Let's get down to business: the live-action ‘Mulan’ disappoints

Disney’s new live-action Mulan is an overtly white interpretation of Chinese culture and a subpar adaptation of its animated antecedent, disappointing its $200 million production budget—and fans—on both fronts.

I adored the 1998 original animated Mulan growing up and was tentative about the live-action adaptation, but I wanted to support an all-Asian cast in retelling the legend of my favourite heroine. I was let down.

The film, despite boasting a dazzling cast and breathtaking backdrops, was disenchanting—it was shallow and unrecognizable in the context of both the 1998 animation and original Chinese folklore. For a director who cut the animation’s most memorable characters and well-loved musical numbers in pursuit of realism, Niki Caro certainly dedicated a wearisome amount of screen time to Mulan’s superpower and a shapeshifting witch.

Mulan’s courage is meant to be empowering and her growth moving, and a key element in eliciting such an emotional reaction from the audience lies in how we identify and empathize with her character and journey.

In the animation, Mulan’s interspersed moments of conviction, weakness, and playfulness shape her character. She enlists in the Chinese army unskilled and inexperienced, and she excels because of her relentless determination. The live-action Mulan, however, is born with a superhuman amount of qi—vital energy—granting her at birth the skill and strength she should’ve earned.

Mulan’s superpower also diminishes the feminist values central to her story. The adaptation connotes that her abilities and distinction over her male peers can be chalked up to a superpower she didn’t work for.

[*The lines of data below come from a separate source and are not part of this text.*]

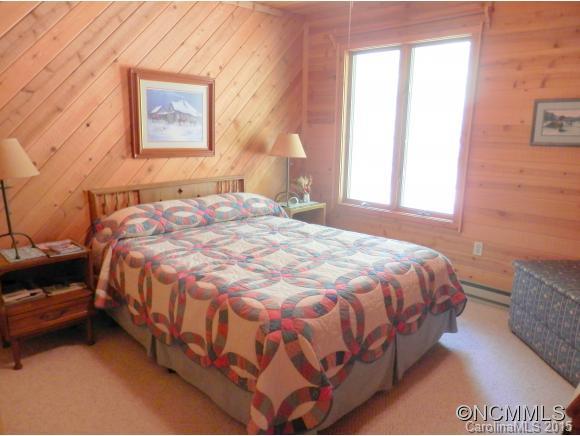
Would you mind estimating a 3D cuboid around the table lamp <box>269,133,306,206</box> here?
[{"bbox_3d":[-0.015,-0.506,4.384,0.381,0.752,0.381,1,12,0],"label":"table lamp"}]

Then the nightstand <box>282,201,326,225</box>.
[{"bbox_3d":[0.065,0.168,4.580,0.404,0.649,0.517,11,16,42],"label":"nightstand"}]

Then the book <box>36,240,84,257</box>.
[{"bbox_3d":[-1.464,0.191,2.680,0.291,0.024,0.207,11,16,42],"label":"book"}]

There’s no place for the unyielding perseverance that characterized “I’ll Make a Man Out of You,” the animation’s unforgettable training sequence. This Mulan has no room to grow and no need to prove herself.

The live-action Mulan doesn’t need us to root for her, and she lacks the nuances that made her animated counterpart captivating. Once a film loses sight of the very heart of its protagonist, what’s left for the audience to invest in? Certainly not accurate representation of Chinese culture—the film’s odd, misguided obsession with honour and the empty symbolism of the phoenix, among other oversimplifications, was disheartening. Mulan (2020) failed remarkably in its attempt to capture Chinese viewership, and I wonder if the overwhelmingly white production crew has anything to do it.

Even in moments meant to be poignant or heartfelt, the film falls flat.

For example, in the animation, Mulan’s return home and reconciliation with her father is intimate, taking place in their garden beneath the flowering magnolia tree; in the adaptation, this evocative scene becomes an awkwardly composed spectacle in the village square, surrounded by onlookers.

In its closing lines, the film makes a last-ditch effort at capturing the emotions it failed to evoke in its audience: “The girl became a soldier, the soldier became a leader, and the leader became a legend.”

Missing emotional investment from the audience, the line comes to nothing, instead serving as the prosaic summary of an inefficacious film.

It’s beyond me how Disney managed to spin Mulan’s story into two unemotional hours of cultural insensitivity and flimsy screenwriting, but there it is: the live-action Mulan.